Ultimately, the debacle had a range of  political consequences. The Director of FEMA,   Michael D. Brown, was viewed by many as unsuited  for his duties and he was forced to resign.

The New Orleans Police Department  superintendent was also forced to resign.   Louisiana governor Kathleen Blanco did  not run for re-election in 2007. And Mayor Ray Nagin left office in 2010  and was later convicted of bribery, fraud,   and money laundering during  his tenure as mayor. In November 2009, a federal judge ruled that the  Army Corp of Engineers were infrastructurally   irresponsible and to blame for most of  the flooding during the hurricane.
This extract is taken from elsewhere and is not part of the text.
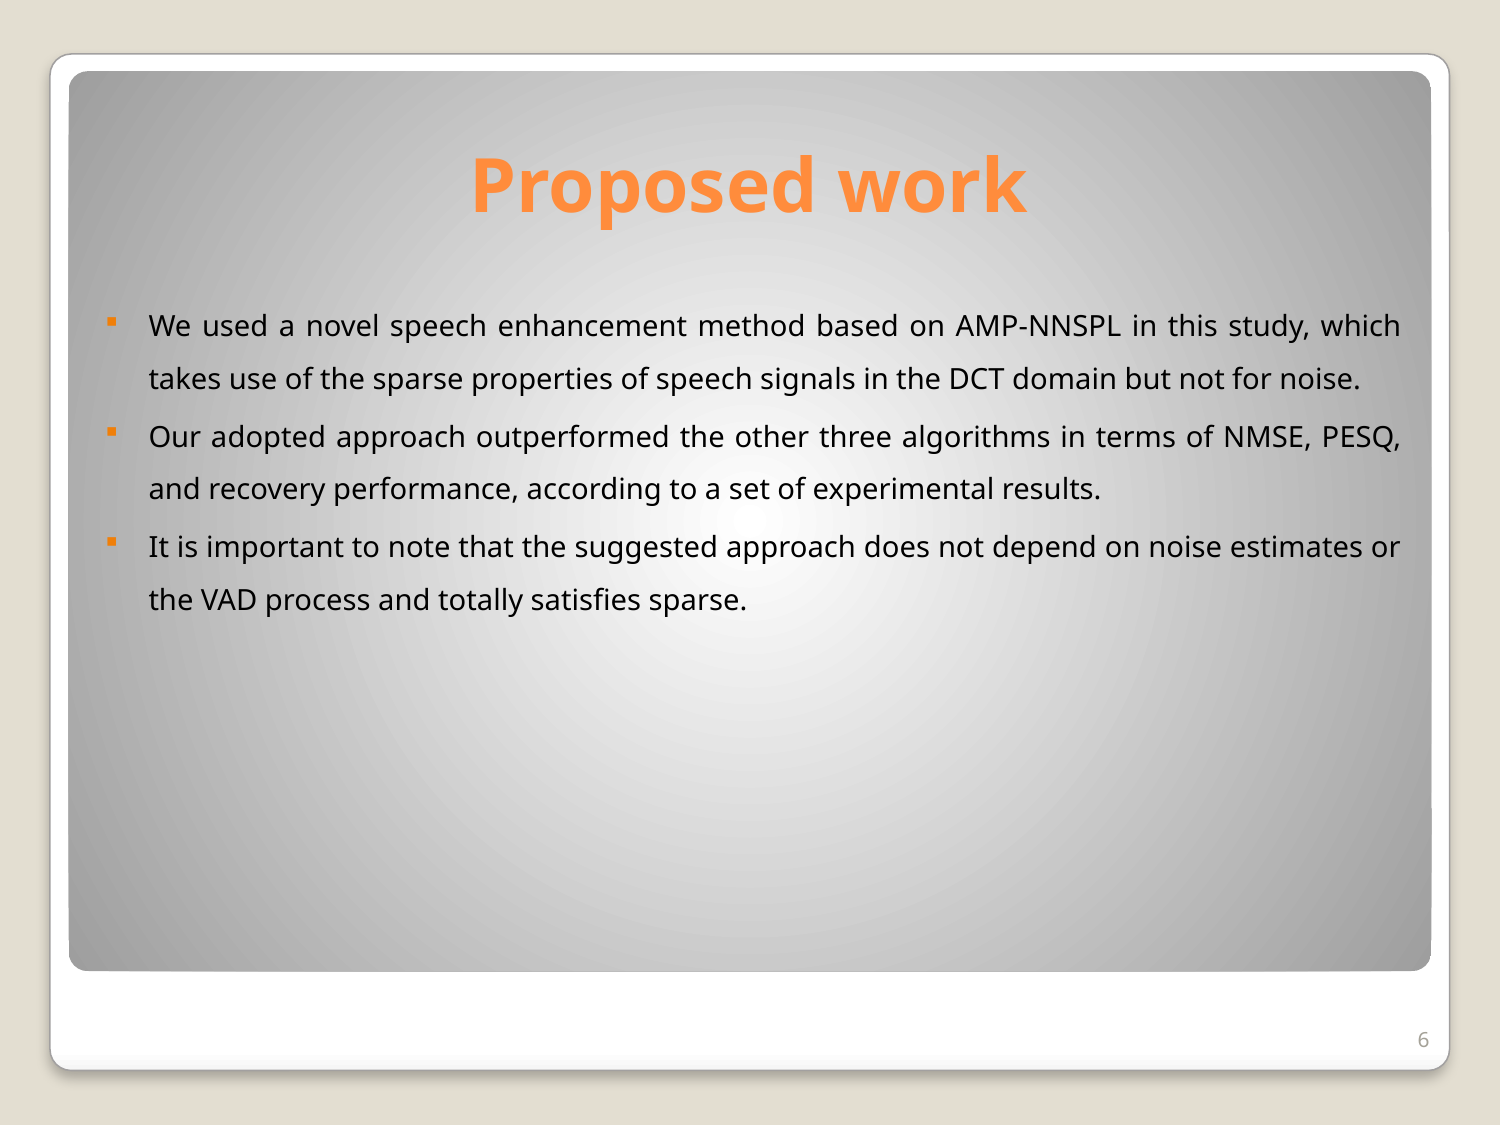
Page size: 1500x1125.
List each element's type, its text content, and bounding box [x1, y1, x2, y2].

This was the first time that a specific  government agency was held liable for   Hurricane Katrina flooding, but the judge limited  liability to the worst parts of the damage in   the lower 9th Ward and St. Bernard Parish. Thousands of Black Americans were left destitute,   displaced, and dead in the wake of this  catastrophe.

The demographic landscape of   the city was forever changed as well. In the years following the storm,   many of the Black families who had  lived in the city for generations,   could not afford to move back and rebuild. Oftentimes, the people who came in their place   were younger white Americans who had the means  that many Black New Orleans families did not.   Some communities that were once all-Black,  now have few Black people left in them.
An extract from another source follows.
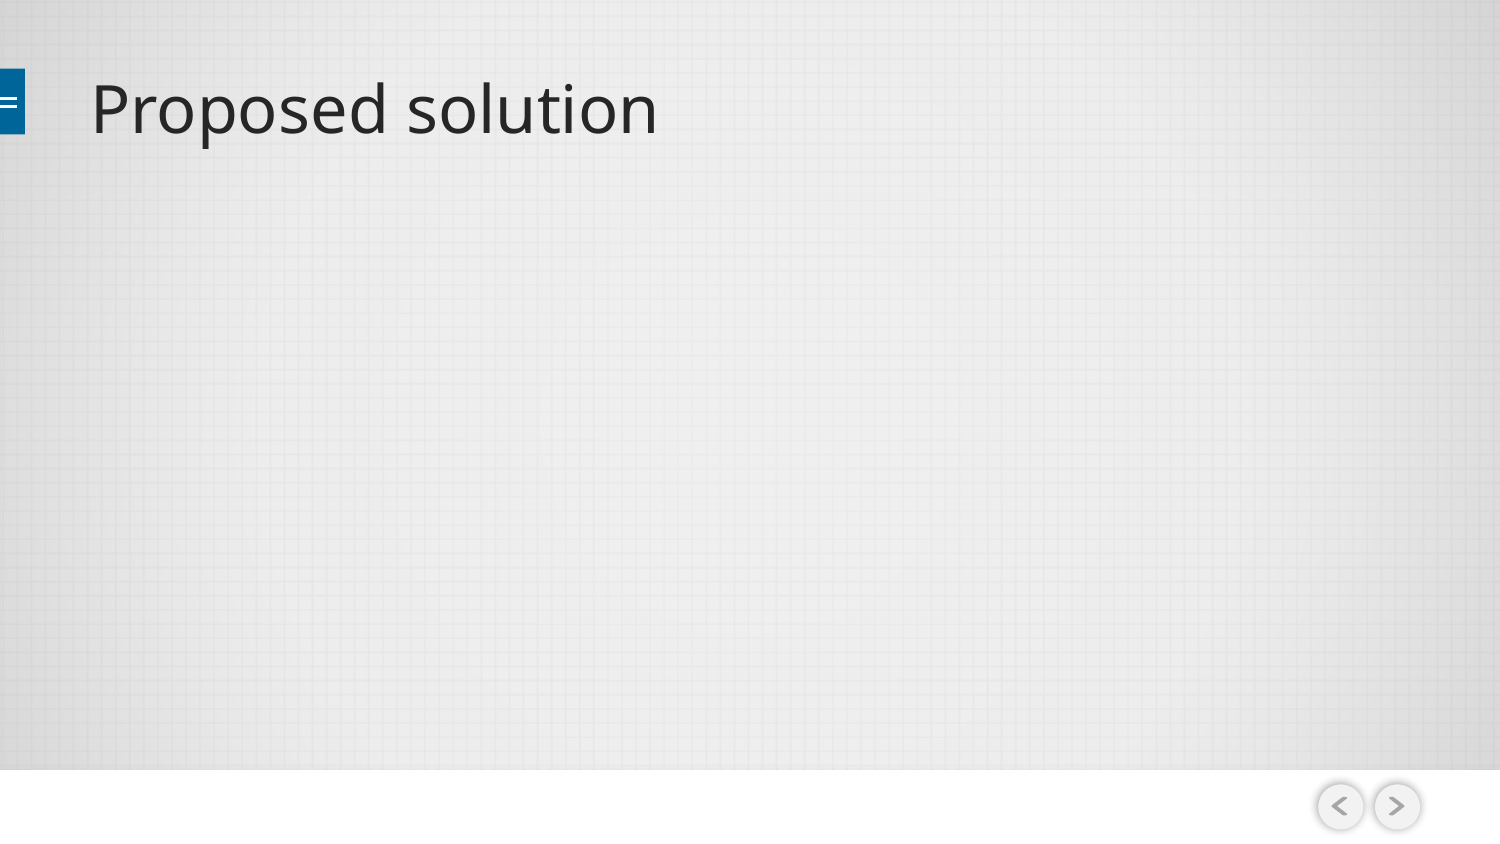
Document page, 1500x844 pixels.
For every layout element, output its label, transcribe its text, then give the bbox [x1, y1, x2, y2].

picture [0, 0, 1500, 770]
title Proposed solution [75, 71, 1325, 142]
Gentrification is something that  almost every urban city experiences,   but in New Orleans the process was supercharged  by the devastation wrought by Katrina. Over the course of the past 17 years, I have  replayed the events of those days following   Katrina over and over and over again in my head. I  think about the people in the Superdome forced   to sleep in a place where they were subjected  to violence, hunger, neglect, and fear.
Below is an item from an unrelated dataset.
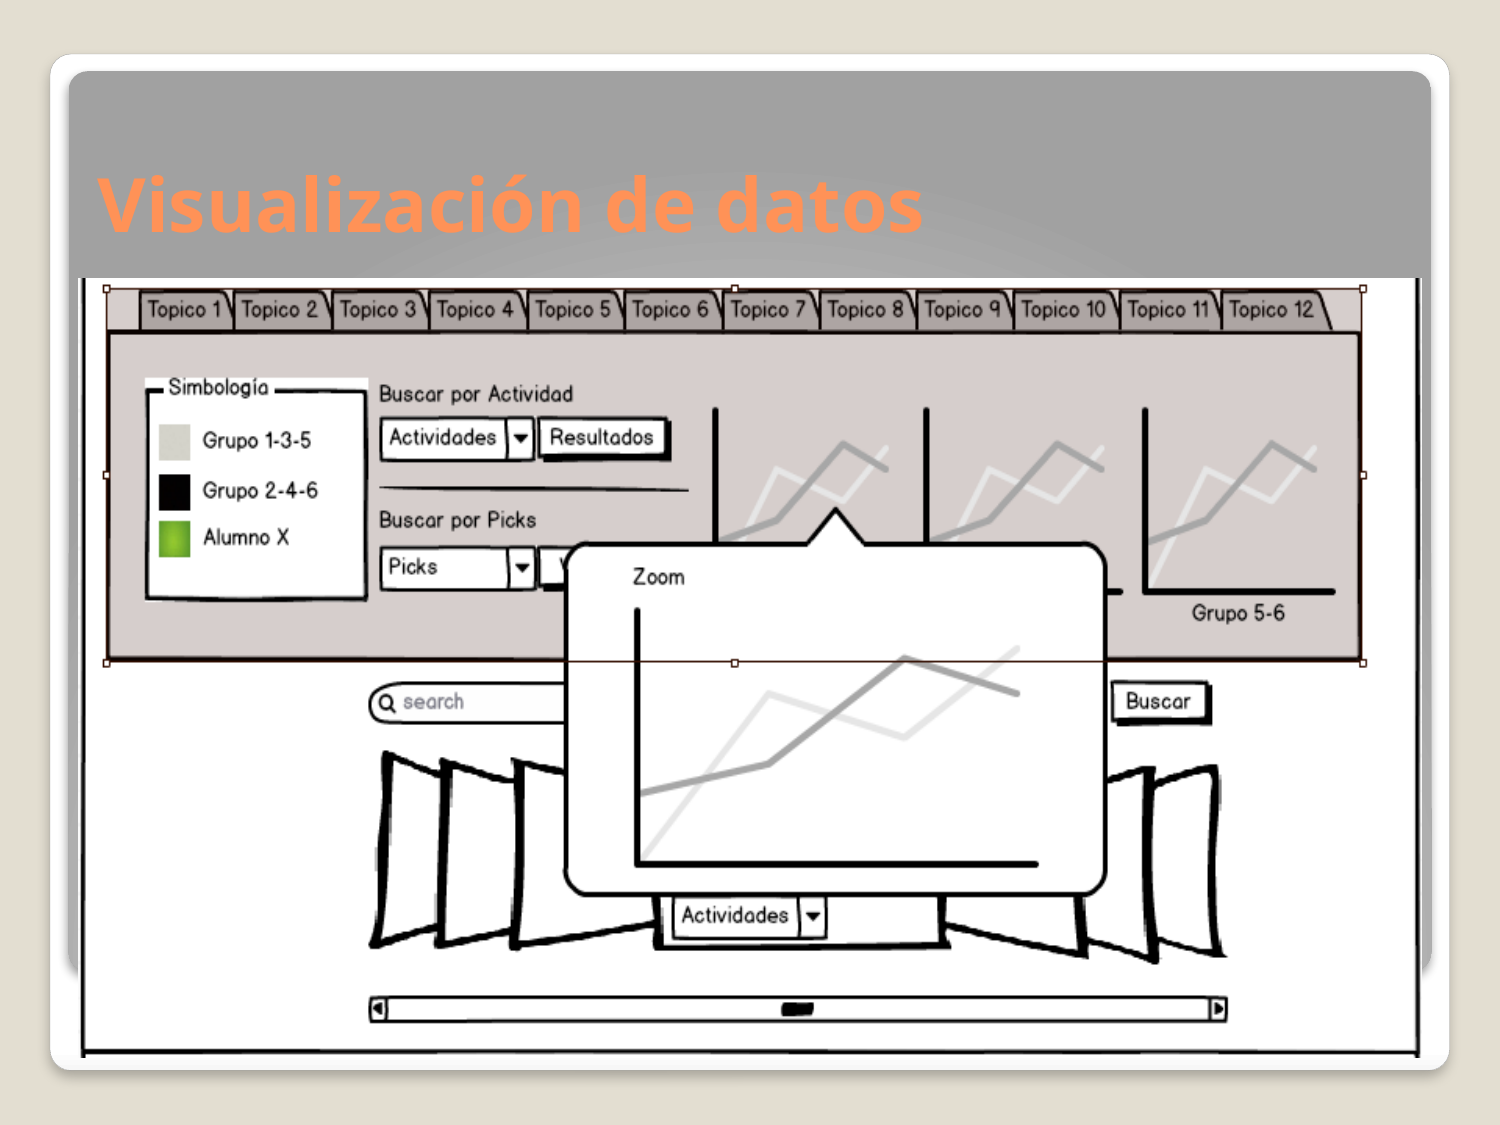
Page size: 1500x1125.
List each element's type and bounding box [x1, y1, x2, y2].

list [82, 86, 1425, 280]
picture [77, 278, 1423, 1058]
I think about the homes that families in  New Orleans—and across the Gulf Coast—  lived in for generations and how those homes  were completely destroyed along with   generations of memories inside of them. I think about the Black people wading through   water filled with sewage and death in order  to search for food and shelter and help. And I think, most of all, about how it is almost  impossible for me to imagine that the response to   Katrina would have been the same if the people  in the Superdome, or on top of their roofs,   or wading through sewage water were affluent  and white, rather than poor and Black.

In fact it’s hard for me to imagine white  affluent people would have ever been left   in the conditions like those that were  present in the Superdome at all. Also, we can’t talk about this storm, without  also talking about climate change. Many leaders   on the national and international stage have  argued that Black and Brown folks are usually   pushed to parts of the world where the effects  of climate change are the most vicious.

The Army Corps of Engineers even stated that  the impact of climate change is impairing their   ability to produce safe environments for  residents of places like New Orleans. And, obviously, this doesn’t  just impact the United States.   Leaders like Mia Mottley, the Prime Minister  of Barbados, have been very vocal about getting   the western world to understand that it will  largely be smaller previously colonized islands,   as well as low lying coastal regions, that will  be disproportionately impacted by the increasing   frequency and ferocity of these storms. It is something that all of us need to worry about, and we need to think collectively about  what is owed to the countries most at risk.

Hurricane Katrina was a devastating  moment in American history,   and one that I’ll remember for the rest of my  life. But it was also a warning of what can   result from the dangerous cocktail of racism,  economic inequality, and climate change. All of these problems are still urgent  and pervasive in the United States today,   and while awareness of these challenges  seems to be on the rise, it is rare   that we consider them in tandem.